Les villes-efflorescentes

A lire, le numéro que Le 1 publie sur les villes : ici.

En particulier, on aime un joli texte de Pierre Ducrozet, dont l’écriture ressemble aux lianes qu’il décrit : “les villes-efflorescentes”.

Extrait :

Cela faisait bien longtemps déjà que les villes ne suivaient plus nos désirs de hauteur et de domination, mais plutôt ce que les écosystèmes naturels avaient élaboré de plus complexe au cours des milliards d’années d’évolution, tous les mélanges, réseaux et métissages. Nos villes se déployaient à présent à l’horizontale, se ramifiaient comme des toiles, des rhizomes, des efflorescences, de tous les côtés à la fois, plus de pyramides, de tours, et autres dualismes qui nous avaient pourri l’âme. On n’essayait plus de toucher le ciel (à quoi bon, il nous était déjà tombé dessus), on voulait désormais mêler racines et métaux, lumières et cascades, dans une nouvelle alliance des matières et des formes.

La grande bascule bioécologique se poursuivait, bien sûr, mais les sociétés donnaient la sensation d’en avoir pris la mesure.

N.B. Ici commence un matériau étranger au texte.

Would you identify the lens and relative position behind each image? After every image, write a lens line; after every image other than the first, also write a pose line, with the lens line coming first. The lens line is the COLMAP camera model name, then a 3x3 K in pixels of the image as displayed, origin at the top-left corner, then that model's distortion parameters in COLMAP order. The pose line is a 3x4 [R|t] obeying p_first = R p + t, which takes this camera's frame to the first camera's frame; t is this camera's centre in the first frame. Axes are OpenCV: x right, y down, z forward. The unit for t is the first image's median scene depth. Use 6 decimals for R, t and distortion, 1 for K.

Dans un brusque et inattendu retournement de paradigme, les villes étaient devenues humbles, fragiles, poreuses ; on avait été tenu d’abandonner l’idée d’une société pérenne, d’un château imprenable (c’était bien la meilleure chose qui nous soit arrivée), et on était revenu à des radeaux multiples, mobiles, aux aguets. On cessa de vouloir quadriller, on décida de se fondre dedans, d’instaurer une manière éphémère et légère d’habiter le monde.

Pour faire ville on se faisait tubes, lianes, lichens, on pollinisait.

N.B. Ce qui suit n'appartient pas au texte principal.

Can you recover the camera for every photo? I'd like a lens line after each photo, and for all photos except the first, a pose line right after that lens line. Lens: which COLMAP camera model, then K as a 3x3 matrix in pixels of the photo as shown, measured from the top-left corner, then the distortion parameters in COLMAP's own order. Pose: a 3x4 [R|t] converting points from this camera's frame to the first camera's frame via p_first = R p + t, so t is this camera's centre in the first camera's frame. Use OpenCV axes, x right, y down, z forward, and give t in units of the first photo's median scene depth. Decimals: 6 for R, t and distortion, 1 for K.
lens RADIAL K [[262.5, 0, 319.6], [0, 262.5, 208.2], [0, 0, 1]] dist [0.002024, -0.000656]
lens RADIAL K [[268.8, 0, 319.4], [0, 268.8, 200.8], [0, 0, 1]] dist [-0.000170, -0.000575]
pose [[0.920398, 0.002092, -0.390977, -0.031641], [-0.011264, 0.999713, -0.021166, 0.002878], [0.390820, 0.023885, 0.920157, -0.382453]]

Chaque forme de ville était unique en son genre, suivant le mouvement que les éléments eux-mêmes lui soufflaient à l’oreille. Certaines bouclaient comme des cheveux, s’emmêlaient comme des racines, s’associaient comme des synapses. Le bâti se mêlait aux bosquets, les abeilles et les rapaces avaient depuis longtemps réinvesti les villes, la brique et le béton avaient cédé le pas à la paille, à la mousse et au plastique recyclé.